Télécom - Lettre procédurale adressée à Samer Bishay (Iristel Inc.)

Ottawa, le 23 octobre 2020

Notre référence : 8662-J64-202005595

PAR COURRIEL

Monsieur Samer Bishay
Chef de la direction
Iristel Inc.
675, promenade Cochrane, Tour Est, 6e étage
Markham (Ontario)  L3R 0B8
regulatory@iristel.com

Objet :  Demande de révision, de modification et de suspension de la décision de télécom 2020-268 présentée par Iristel Inc.

Dans la décision de télécom 2020-268 (la décision)Note de bas de page1, le Conseil a modifié et a rendu provisoire le tarif de raccordement d’appels interurbains (aussi connu sous le nom de tarif du fournisseur de services intercirconscriptions [FSI] ou le tarif de raccordement intercirconscription) d’Iristel Inc. (Iristel), qui est passé de 0,038 $ à 0,0098125 $. Ce tarif devait être définitif 90 jours à partir de la date de la présente décision, avec effet rétroactif au 23 novembre 2018Note de bas de page2 si Iristel ne déposait pas d’avis de modification tarifaire appuyé par une étude de coûts de la Phase II proposant un tarif alternatif d’ici le 16 novembre 2020.

Le 2 septembre 2020, Iristel a demandé, en vertu de l’article 62 de la Loi sur les télécommunications (la Loi), que le Conseil révise et modifie certains aspects de la décision et de l’avis de consultation de télécom 2020-269Note de bas de page3 (demande RM). Elle a également demandé une suspension par processus accéléré de l’entrée en vigueur du nouveau tarif de raccordement intercirconscription établi dans la décision, qui resterait en vigueur jusqu’à ce que le Conseil se prononce sur sa demande RM et, dans tous les cas, jusqu’à ce que le Conseil conclue l’instance initiée par l’avis de consultation 2020-131Note de bas de page4Note de bas de page5.

Le test applicable

Les critères que le Conseil a généralement décidé d’appliquer pour l’évaluation des demandes de suspension sont ceux qui ont été établis par la Cour suprême du Canada dans l’arrêt RJR-MacDonald Inc. c. Canada (Procureur général), [1994] 1 RCS 311 (RJR-MacDonald). Ces critères (critères RJR-MacDonald) sont les suivants : a) il existe une question sérieuse à juger; b) la partie qui sollicite le redressement provisoire subira un préjudice irréparable si le redressement n’est pas accordé; et c) la prépondérance des inconvénients, compte tenu de l’intérêt public, penche en faveur de la suspension. Pour se voir accorder une suspension, un demandeur doit démontrer que sa demande respecte les trois critères.

Existe-t-il une question sérieuse à juger?

Le Conseil conclut qu’Iristel satisfait au premier critère du test étant donné qu’il y a une question sérieuse à juger concernant la modification du tarif de raccordement intercirconscription d’Iristel et que la demande de suspension n’est ni vexatoire ni frivole.

• [CONSIGNE]: Quels critères RJR-MacDonald la lettre ci-dessus énumère-t-elle ?

• [SECTION DES DONNÉES]:
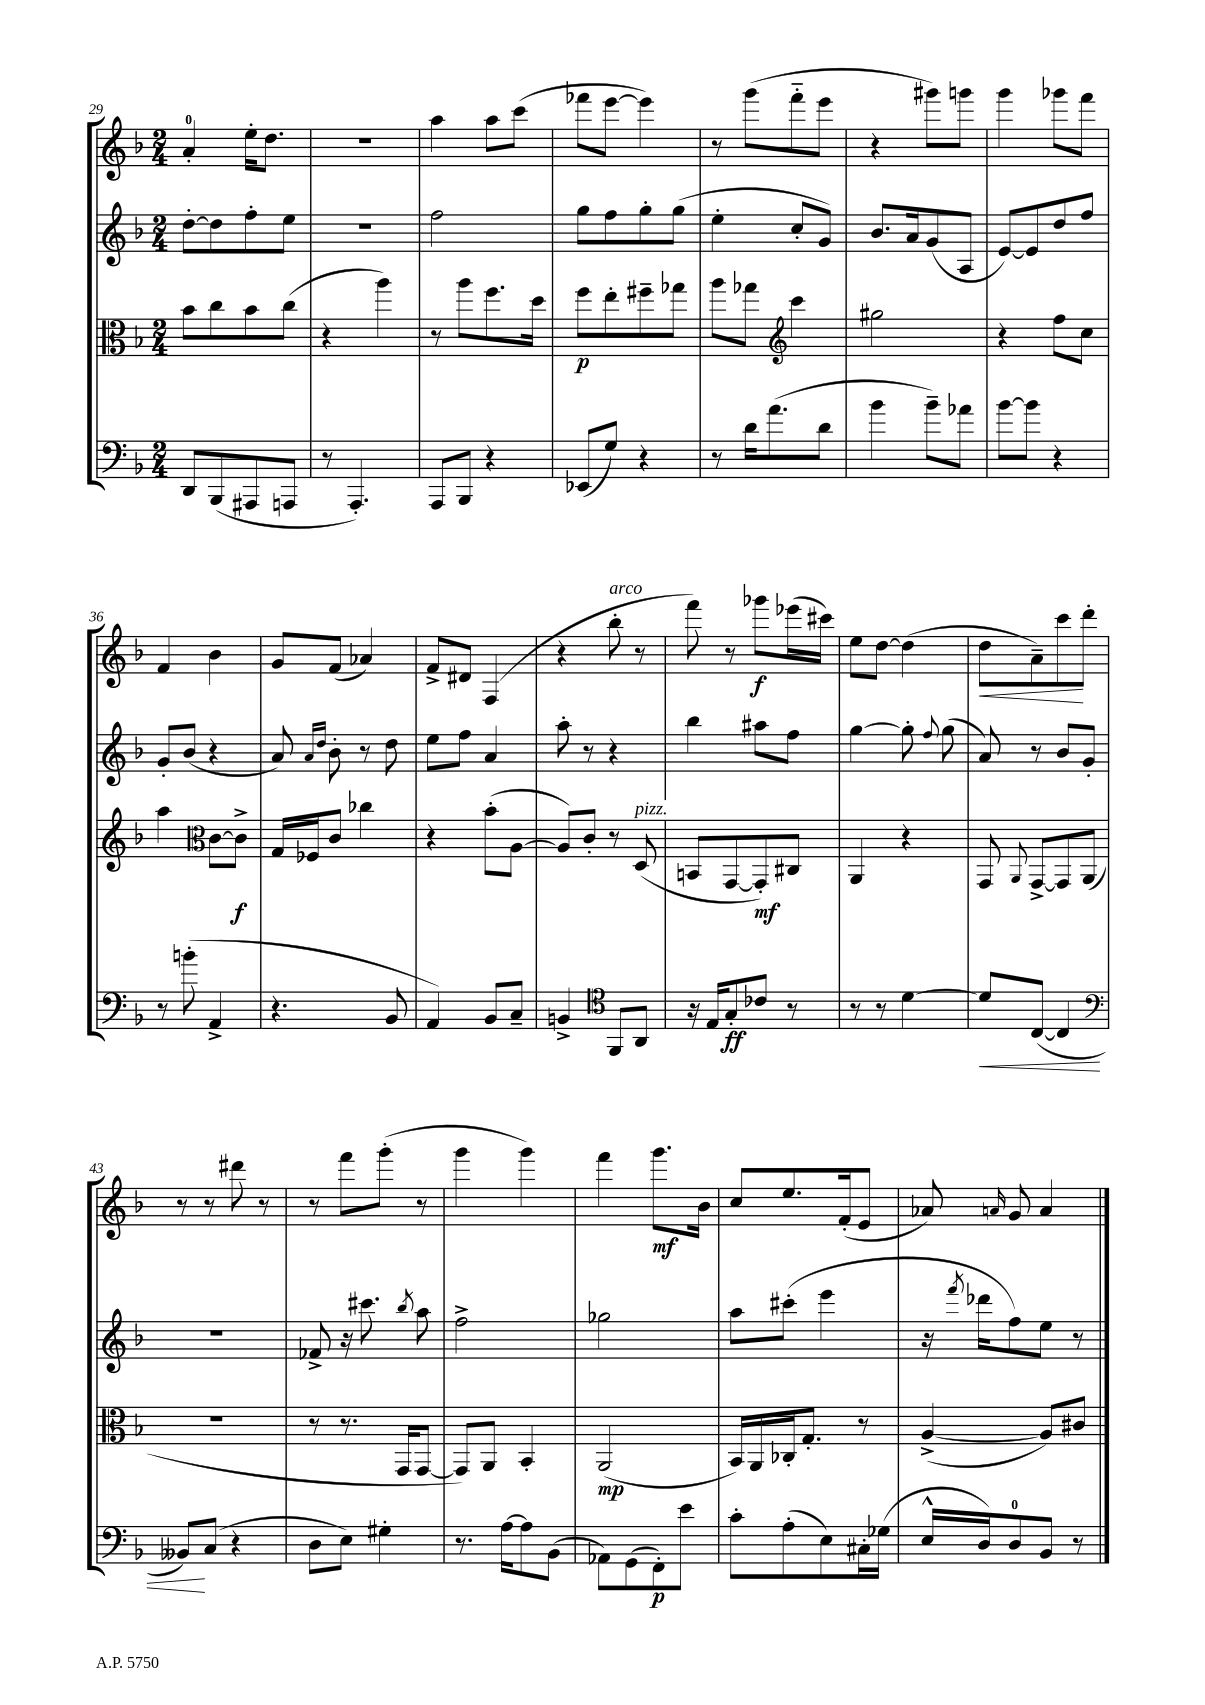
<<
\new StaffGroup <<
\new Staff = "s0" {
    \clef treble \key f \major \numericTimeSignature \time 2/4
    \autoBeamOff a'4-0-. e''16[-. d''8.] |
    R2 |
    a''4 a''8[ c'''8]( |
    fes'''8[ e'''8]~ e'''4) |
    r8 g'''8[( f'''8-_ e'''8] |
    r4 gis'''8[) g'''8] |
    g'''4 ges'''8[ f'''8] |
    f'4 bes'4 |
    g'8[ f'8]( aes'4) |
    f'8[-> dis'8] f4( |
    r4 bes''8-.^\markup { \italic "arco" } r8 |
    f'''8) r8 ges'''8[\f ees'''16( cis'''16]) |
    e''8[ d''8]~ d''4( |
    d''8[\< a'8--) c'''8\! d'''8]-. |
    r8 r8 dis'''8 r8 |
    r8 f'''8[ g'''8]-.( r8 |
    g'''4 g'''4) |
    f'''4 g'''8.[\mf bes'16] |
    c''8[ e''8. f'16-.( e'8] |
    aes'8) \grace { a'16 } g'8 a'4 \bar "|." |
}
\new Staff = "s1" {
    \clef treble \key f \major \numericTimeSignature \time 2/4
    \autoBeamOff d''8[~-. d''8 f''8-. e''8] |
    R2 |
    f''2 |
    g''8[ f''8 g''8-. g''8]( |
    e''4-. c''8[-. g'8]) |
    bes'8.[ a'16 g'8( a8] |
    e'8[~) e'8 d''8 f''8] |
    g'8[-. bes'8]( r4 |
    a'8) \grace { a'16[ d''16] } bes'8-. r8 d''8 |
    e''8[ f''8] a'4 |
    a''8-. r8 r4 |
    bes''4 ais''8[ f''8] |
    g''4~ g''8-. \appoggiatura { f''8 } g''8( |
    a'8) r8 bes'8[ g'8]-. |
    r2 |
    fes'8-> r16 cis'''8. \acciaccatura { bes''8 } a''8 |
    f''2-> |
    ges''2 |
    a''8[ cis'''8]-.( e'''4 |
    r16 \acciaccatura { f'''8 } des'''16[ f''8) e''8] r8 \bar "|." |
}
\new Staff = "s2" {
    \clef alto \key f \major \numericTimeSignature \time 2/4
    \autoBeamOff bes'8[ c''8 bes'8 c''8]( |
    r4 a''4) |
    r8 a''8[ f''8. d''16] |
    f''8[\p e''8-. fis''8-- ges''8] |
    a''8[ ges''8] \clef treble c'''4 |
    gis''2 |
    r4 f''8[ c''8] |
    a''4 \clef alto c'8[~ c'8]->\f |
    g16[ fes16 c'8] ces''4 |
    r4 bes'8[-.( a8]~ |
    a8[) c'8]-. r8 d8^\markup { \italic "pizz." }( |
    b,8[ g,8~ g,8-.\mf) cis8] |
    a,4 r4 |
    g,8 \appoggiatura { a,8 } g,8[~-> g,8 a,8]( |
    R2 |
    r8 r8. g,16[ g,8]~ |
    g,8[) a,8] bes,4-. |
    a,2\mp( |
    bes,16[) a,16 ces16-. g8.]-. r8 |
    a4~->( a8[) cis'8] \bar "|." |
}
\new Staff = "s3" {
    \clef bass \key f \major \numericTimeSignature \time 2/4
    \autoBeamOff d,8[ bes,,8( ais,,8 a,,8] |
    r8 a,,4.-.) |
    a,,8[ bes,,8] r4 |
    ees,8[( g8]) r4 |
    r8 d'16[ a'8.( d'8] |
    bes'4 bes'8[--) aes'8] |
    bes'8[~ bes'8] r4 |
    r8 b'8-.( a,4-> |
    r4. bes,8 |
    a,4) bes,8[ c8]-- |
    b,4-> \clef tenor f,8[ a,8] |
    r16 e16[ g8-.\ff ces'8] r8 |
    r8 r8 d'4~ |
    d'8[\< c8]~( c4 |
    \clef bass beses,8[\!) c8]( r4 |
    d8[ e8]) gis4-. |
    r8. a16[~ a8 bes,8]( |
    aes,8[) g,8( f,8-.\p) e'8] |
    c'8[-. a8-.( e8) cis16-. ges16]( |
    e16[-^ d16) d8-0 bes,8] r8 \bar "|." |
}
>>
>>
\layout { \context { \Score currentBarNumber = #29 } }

• [RÉPONSE]:
a) Il existe une question sérieuse à juger.
b) La partie qui sollicite le redressement provisoire subira un préjudice irréparable si le redressement n’est pas accordé.
c) La prépondérance des inconvénients, compte tenu de l’intérêt public, penche en faveur de la suspension.